***** RECORDS FOR THIS TASK *****

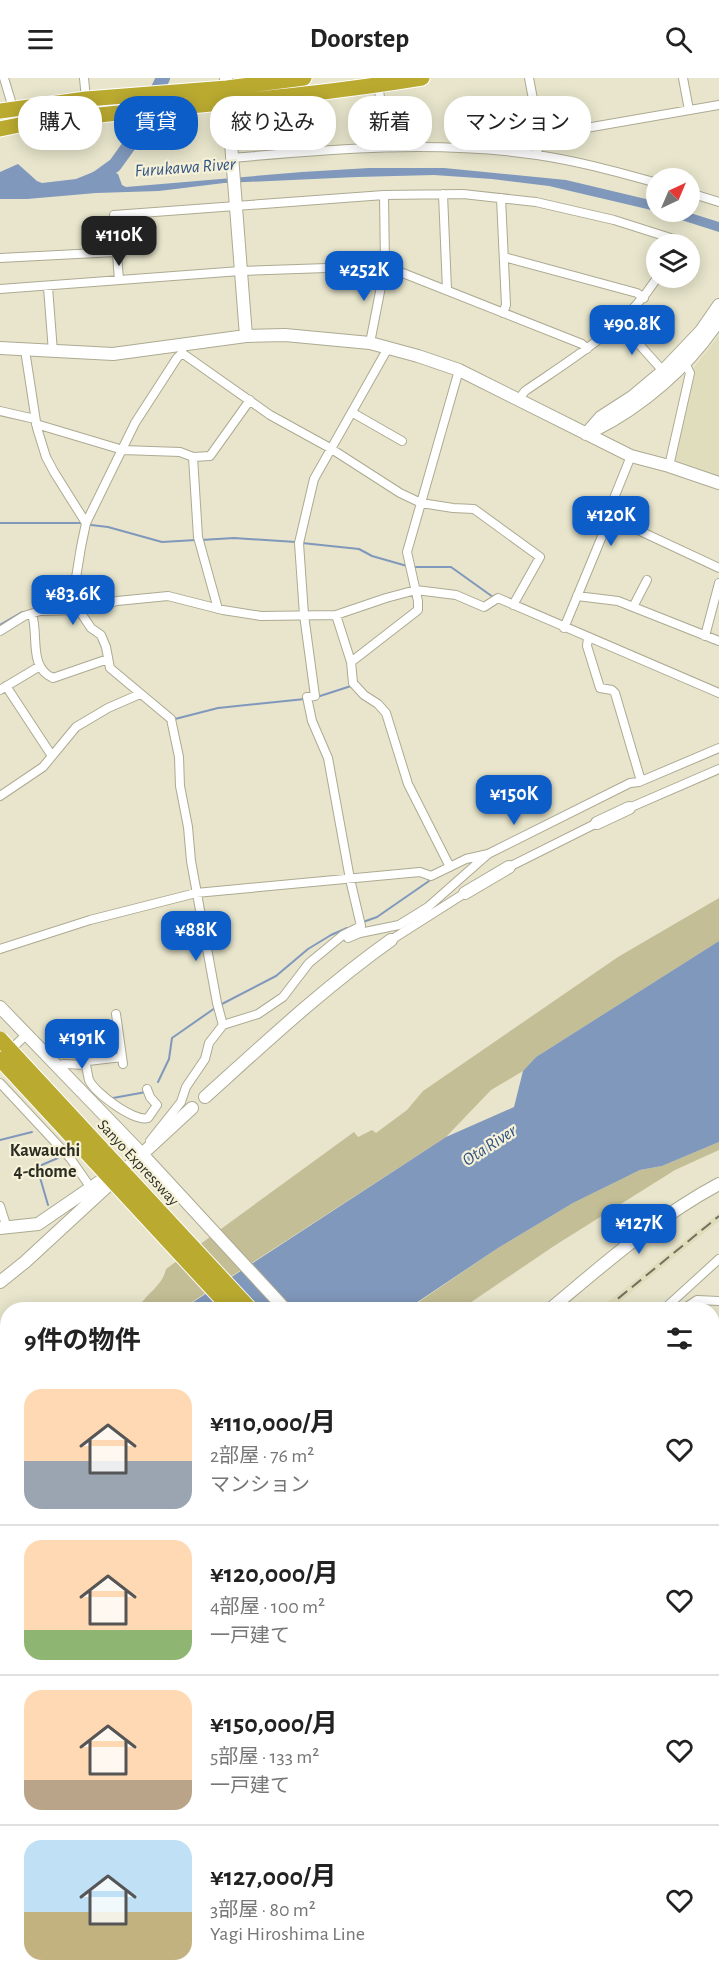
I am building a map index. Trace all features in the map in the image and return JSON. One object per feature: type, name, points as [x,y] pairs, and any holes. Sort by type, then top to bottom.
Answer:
[{"type":"highway","points":[[0,129],[34,122],[172,108],[227,89],[304,78]]},
{"type":"highway","points":[[102,98],[227,89],[378,85],[422,78]]},
{"type":"highway","name":"Sanyo Expressway","points":[[0,1039],[244,1302]]},
{"type":"highway","name":"Sanyo Expressway","points":[[0,1060],[225,1302]]},
{"type":"street","points":[[3,78],[7,109]]},
{"type":"street","points":[[84,78],[86,96]]},
{"type":"street","points":[[529,78],[532,96]]},
{"type":"street","points":[[683,78],[689,110]]},
{"type":"street","points":[[378,85],[380,96]]},
{"type":"street","points":[[227,89],[246,336]]},
{"type":"street","points":[[591,127],[719,105]]},
{"type":"street","points":[[432,146],[537,155],[646,180]]},
{"type":"street","points":[[232,162],[349,150]]},
{"type":"street","points":[[537,155],[538,150]]},
{"type":"street","points":[[443,194],[447,290]]},
{"type":"street","points":[[118,280],[114,215],[236,200],[463,194],[536,202],[614,220],[658,234]]},
{"type":"street","points":[[369,343],[385,266],[384,195]]},
{"type":"street","points":[[700,196],[719,202]]},
{"type":"street","points":[[501,198],[506,305],[503,313]]},
{"type":"street","points":[[0,258],[116,252]]},
{"type":"street","points":[[504,257],[637,293],[644,298]]},
{"type":"street","points":[[0,289],[240,271],[385,266],[582,344],[587,349]]},
{"type":"street","points":[[48,287],[53,352]]},
{"type":"street","points":[[518,400],[525,391],[587,349],[620,323],[650,288]]},
{"type":"street","points":[[586,434],[601,417],[632,397],[663,371],[701,331],[719,305]]},
{"type":"street","points":[[586,434],[607,424],[664,383],[707,338],[719,320]]},
{"type":"street","points":[[620,323],[663,371]]},
{"type":"street","points":[[0,348],[113,354],[182,349],[246,336],[285,335],[369,343],[459,370],[631,456],[719,483]]},
{"type":"street","points":[[0,1206],[4,1228],[38,1224],[144,1156],[156,1132],[181,1102],[186,1088],[205,1059],[209,1043],[223,1025],[258,1014],[283,996],[309,963],[331,945],[361,926],[328,758],[312,721],[307,697],[315,696],[304,615],[299,543],[314,479],[388,348]]},
{"type":"street","points":[[182,349],[270,415],[330,448],[400,493],[421,503],[474,509],[540,557],[513,605]]},
{"type":"street","points":[[182,349],[135,423],[86,524],[75,584],[79,610],[91,628],[101,635],[110,668],[171,719],[179,757],[180,786],[196,893],[223,1025]]},
{"type":"street","points":[[25,350],[36,421],[46,457],[86,524]]},
{"type":"street","points":[[669,466],[690,373],[685,363]]},
{"type":"street","points":[[351,662],[417,612],[418,601],[407,552],[459,370]]},
{"type":"street","points":[[0,411],[123,450],[180,452],[193,457],[210,456],[214,452],[229,427],[250,400]]},
{"type":"street","points":[[352,413],[402,441]]},
{"type":"street","points":[[564,628],[610,517],[610,508],[631,456]]},
{"type":"street","points":[[193,457],[198,537],[218,609]]},
{"type":"street","points":[[610,517],[719,568]]},
{"type":"street","points":[[633,607],[647,580]]},
{"type":"street","points":[[705,636],[719,583]]},
{"type":"street","points":[[0,631],[24,616],[79,610],[117,601],[168,596],[218,609],[261,616],[336,615],[416,590],[456,596],[484,607],[498,598],[719,693]]},
{"type":"street","points":[[577,596],[618,601],[719,641]]},
{"type":"street","points":[[32,614],[35,622],[37,662],[48,676],[53,678],[108,659]]},
{"type":"street","points":[[336,615],[351,662],[353,683],[386,713],[408,784],[450,867]]},
{"type":"street","points":[[588,638],[587,646],[600,688],[612,690],[615,693],[641,781]]},
{"type":"street","points":[[40,666],[3,688],[52,756]]},
{"type":"street","points":[[0,796],[43,767],[76,727],[140,693]]},
{"type":"street","points":[[0,950],[90,920],[196,893],[420,872],[431,876],[466,859],[488,854],[630,783],[641,781],[719,748]]},
{"type":"street","points":[[0,1282],[144,1156],[192,1108],[310,1004],[391,940],[509,867],[629,808],[719,769]]},
{"type":"street","points":[[331,945],[360,933],[399,925],[428,908],[488,854]]},
{"type":"street","points":[[0,1007],[144,1156],[279,1302]]},
{"type":"street","points":[[86,1065],[88,1061],[122,1060],[123,1035],[119,1016]]},
{"type":"street","points":[[0,1060],[26,1035]]},
{"type":"street","points":[[56,1066],[86,1065]]},
{"type":"street","points":[[86,1065],[90,1080],[99,1093],[137,1118],[148,1118],[157,1105],[147,1089]]},
{"type":"street","points":[[0,1083],[64,1151],[91,1188]]},
{"type":"street","points":[[559,1302],[627,1246],[700,1194],[719,1184]]},
{"type":"street","points":[[672,1302],[719,1259]]},
{"type":"street","points":[[693,1302],[696,1300],[719,1301]]},
{"type":"shaded area","points":[[719,336],[719,475],[672,459],[695,366]]},
{"type":"shaded area","points":[[719,898],[719,941],[536,1057],[523,1071],[491,1090],[446,1137],[192,1302],[143,1302],[161,1281],[166,1269],[354,1132],[358,1137],[372,1130],[376,1133],[407,1110],[423,1091],[618,957]]},
{"type":"shaded area","points":[[719,1142],[719,1150],[675,1170],[554,1246],[471,1302],[419,1302],[498,1248],[573,1203],[640,1170],[662,1166]]},
{"type":"shaded area","points":[[719,1213],[719,1221],[620,1302],[608,1302]]},
{"type":"water","points":[[18,164],[42,183],[76,179],[103,168],[118,174],[122,185],[126,187],[302,172],[369,168],[444,168],[566,180],[646,199],[646,209],[549,186],[434,175],[224,183],[159,191],[0,199],[0,172]]},
{"type":"water","points":[[700,216],[719,222],[719,232],[688,222],[700,222]]},
{"type":"water","name":"Ota River","points":[[719,941],[719,1142],[662,1166],[640,1170],[573,1203],[498,1248],[417,1302],[193,1302],[446,1137],[514,1107],[523,1071],[536,1057]]},
{"type":"waterway","points":[[93,181],[115,165],[133,140],[163,78]]},
{"type":"waterway","points":[[0,523],[81,523]]},
{"type":"waterway","points":[[91,525],[108,527],[162,542],[196,540]]},
{"type":"waterway","points":[[201,540],[234,538],[296,542]]},
{"type":"waterway","points":[[302,543],[359,549],[372,556],[407,566]]},
{"type":"waterway","points":[[414,567],[451,567],[493,597]]},
{"type":"waterway","points":[[0,625],[22,612]]},
{"type":"waterway","points":[[317,697],[351,686]]},
{"type":"waterway","points":[[175,719],[218,708],[305,699]]},
{"type":"waterway","points":[[363,922],[377,917],[429,881]]},
{"type":"waterway","points":[[220,1005],[276,976],[308,949],[347,928]]},
{"type":"waterway","points":[[158,1082],[169,1059],[172,1038],[215,1008]]},
{"type":"waterway","points":[[113,1098],[146,1092]]},
{"type":"waterway","points":[[0,1140],[32,1132]]},
{"type":"waterway","points":[[48,1205],[37,1167],[58,1158]]},
{"type":"railway","points":[[614,1302],[719,1216]]},
{"type":"district","name":"Kawauchi 4-chome","points":[[45,1160]]},
{"type":"water label","name":"Furukawa River","points":[[185,167]]}]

*****

PROBLEM REQUIREMENTS -> Write the records out again verbatim and omit the pictures they contain.

COMPLETED TASK ->
I am building a map index. Trace all features in the map in the image and return JSON. One object per feature: type, name, points as [x,y] pairs, and any holes. Sort by type, then top to bottom.
Answer:
[{"type":"highway","points":[[0,129],[34,122],[172,108],[227,89],[304,78]]},
{"type":"highway","points":[[102,98],[227,89],[378,85],[422,78]]},
{"type":"highway","name":"Sanyo Expressway","points":[[0,1039],[244,1302]]},
{"type":"highway","name":"Sanyo Expressway","points":[[0,1060],[225,1302]]},
{"type":"street","points":[[3,78],[7,109]]},
{"type":"street","points":[[84,78],[86,96]]},
{"type":"street","points":[[529,78],[532,96]]},
{"type":"street","points":[[683,78],[689,110]]},
{"type":"street","points":[[378,85],[380,96]]},
{"type":"street","points":[[227,89],[246,336]]},
{"type":"street","points":[[591,127],[719,105]]},
{"type":"street","points":[[432,146],[537,155],[646,180]]},
{"type":"street","points":[[232,162],[349,150]]},
{"type":"street","points":[[537,155],[538,150]]},
{"type":"street","points":[[443,194],[447,290]]},
{"type":"street","points":[[118,280],[114,215],[236,200],[463,194],[536,202],[614,220],[658,234]]},
{"type":"street","points":[[369,343],[385,266],[384,195]]},
{"type":"street","points":[[700,196],[719,202]]},
{"type":"street","points":[[501,198],[506,305],[503,313]]},
{"type":"street","points":[[0,258],[116,252]]},
{"type":"street","points":[[504,257],[637,293],[644,298]]},
{"type":"street","points":[[0,289],[240,271],[385,266],[582,344],[587,349]]},
{"type":"street","points":[[48,287],[53,352]]},
{"type":"street","points":[[518,400],[525,391],[587,349],[620,323],[650,288]]},
{"type":"street","points":[[586,434],[601,417],[632,397],[663,371],[701,331],[719,305]]},
{"type":"street","points":[[586,434],[607,424],[664,383],[707,338],[719,320]]},
{"type":"street","points":[[620,323],[663,371]]},
{"type":"street","points":[[0,348],[113,354],[182,349],[246,336],[285,335],[369,343],[459,370],[631,456],[719,483]]},
{"type":"street","points":[[0,1206],[4,1228],[38,1224],[144,1156],[156,1132],[181,1102],[186,1088],[205,1059],[209,1043],[223,1025],[258,1014],[283,996],[309,963],[331,945],[361,926],[328,758],[312,721],[307,697],[315,696],[304,615],[299,543],[314,479],[388,348]]},
{"type":"street","points":[[182,349],[270,415],[330,448],[400,493],[421,503],[474,509],[540,557],[513,605]]},
{"type":"street","points":[[182,349],[135,423],[86,524],[75,584],[79,610],[91,628],[101,635],[110,668],[171,719],[179,757],[180,786],[196,893],[223,1025]]},
{"type":"street","points":[[25,350],[36,421],[46,457],[86,524]]},
{"type":"street","points":[[669,466],[690,373],[685,363]]},
{"type":"street","points":[[351,662],[417,612],[418,601],[407,552],[459,370]]},
{"type":"street","points":[[0,411],[123,450],[180,452],[193,457],[210,456],[214,452],[229,427],[250,400]]},
{"type":"street","points":[[352,413],[402,441]]},
{"type":"street","points":[[564,628],[610,517],[610,508],[631,456]]},
{"type":"street","points":[[193,457],[198,537],[218,609]]},
{"type":"street","points":[[610,517],[719,568]]},
{"type":"street","points":[[633,607],[647,580]]},
{"type":"street","points":[[705,636],[719,583]]},
{"type":"street","points":[[0,631],[24,616],[79,610],[117,601],[168,596],[218,609],[261,616],[336,615],[416,590],[456,596],[484,607],[498,598],[719,693]]},
{"type":"street","points":[[577,596],[618,601],[719,641]]},
{"type":"street","points":[[32,614],[35,622],[37,662],[48,676],[53,678],[108,659]]},
{"type":"street","points":[[336,615],[351,662],[353,683],[386,713],[408,784],[450,867]]},
{"type":"street","points":[[588,638],[587,646],[600,688],[612,690],[615,693],[641,781]]},
{"type":"street","points":[[40,666],[3,688],[52,756]]},
{"type":"street","points":[[0,796],[43,767],[76,727],[140,693]]},
{"type":"street","points":[[0,950],[90,920],[196,893],[420,872],[431,876],[466,859],[488,854],[630,783],[641,781],[719,748]]},
{"type":"street","points":[[0,1282],[144,1156],[192,1108],[310,1004],[391,940],[509,867],[629,808],[719,769]]},
{"type":"street","points":[[331,945],[360,933],[399,925],[428,908],[488,854]]},
{"type":"street","points":[[0,1007],[144,1156],[279,1302]]},
{"type":"street","points":[[86,1065],[88,1061],[122,1060],[123,1035],[119,1016]]},
{"type":"street","points":[[0,1060],[26,1035]]},
{"type":"street","points":[[56,1066],[86,1065]]},
{"type":"street","points":[[86,1065],[90,1080],[99,1093],[137,1118],[148,1118],[157,1105],[147,1089]]},
{"type":"street","points":[[0,1083],[64,1151],[91,1188]]},
{"type":"street","points":[[559,1302],[627,1246],[700,1194],[719,1184]]},
{"type":"street","points":[[672,1302],[719,1259]]},
{"type":"street","points":[[693,1302],[696,1300],[719,1301]]},
{"type":"shaded area","points":[[719,336],[719,475],[672,459],[695,366]]},
{"type":"shaded area","points":[[719,898],[719,941],[536,1057],[523,1071],[491,1090],[446,1137],[192,1302],[143,1302],[161,1281],[166,1269],[354,1132],[358,1137],[372,1130],[376,1133],[407,1110],[423,1091],[618,957]]},
{"type":"shaded area","points":[[719,1142],[719,1150],[675,1170],[554,1246],[471,1302],[419,1302],[498,1248],[573,1203],[640,1170],[662,1166]]},
{"type":"shaded area","points":[[719,1213],[719,1221],[620,1302],[608,1302]]},
{"type":"water","points":[[18,164],[42,183],[76,179],[103,168],[118,174],[122,185],[126,187],[302,172],[369,168],[444,168],[566,180],[646,199],[646,209],[549,186],[434,175],[224,183],[159,191],[0,199],[0,172]]},
{"type":"water","points":[[700,216],[719,222],[719,232],[688,222],[700,222]]},
{"type":"water","name":"Ota River","points":[[719,941],[719,1142],[662,1166],[640,1170],[573,1203],[498,1248],[417,1302],[193,1302],[446,1137],[514,1107],[523,1071],[536,1057]]},
{"type":"waterway","points":[[93,181],[115,165],[133,140],[163,78]]},
{"type":"waterway","points":[[0,523],[81,523]]},
{"type":"waterway","points":[[91,525],[108,527],[162,542],[196,540]]},
{"type":"waterway","points":[[201,540],[234,538],[296,542]]},
{"type":"waterway","points":[[302,543],[359,549],[372,556],[407,566]]},
{"type":"waterway","points":[[414,567],[451,567],[493,597]]},
{"type":"waterway","points":[[0,625],[22,612]]},
{"type":"waterway","points":[[317,697],[351,686]]},
{"type":"waterway","points":[[175,719],[218,708],[305,699]]},
{"type":"waterway","points":[[363,922],[377,917],[429,881]]},
{"type":"waterway","points":[[220,1005],[276,976],[308,949],[347,928]]},
{"type":"waterway","points":[[158,1082],[169,1059],[172,1038],[215,1008]]},
{"type":"waterway","points":[[113,1098],[146,1092]]},
{"type":"waterway","points":[[0,1140],[32,1132]]},
{"type":"waterway","points":[[48,1205],[37,1167],[58,1158]]},
{"type":"railway","points":[[614,1302],[719,1216]]},
{"type":"district","name":"Kawauchi 4-chome","points":[[45,1160]]},
{"type":"water label","name":"Furukawa River","points":[[185,167]]}]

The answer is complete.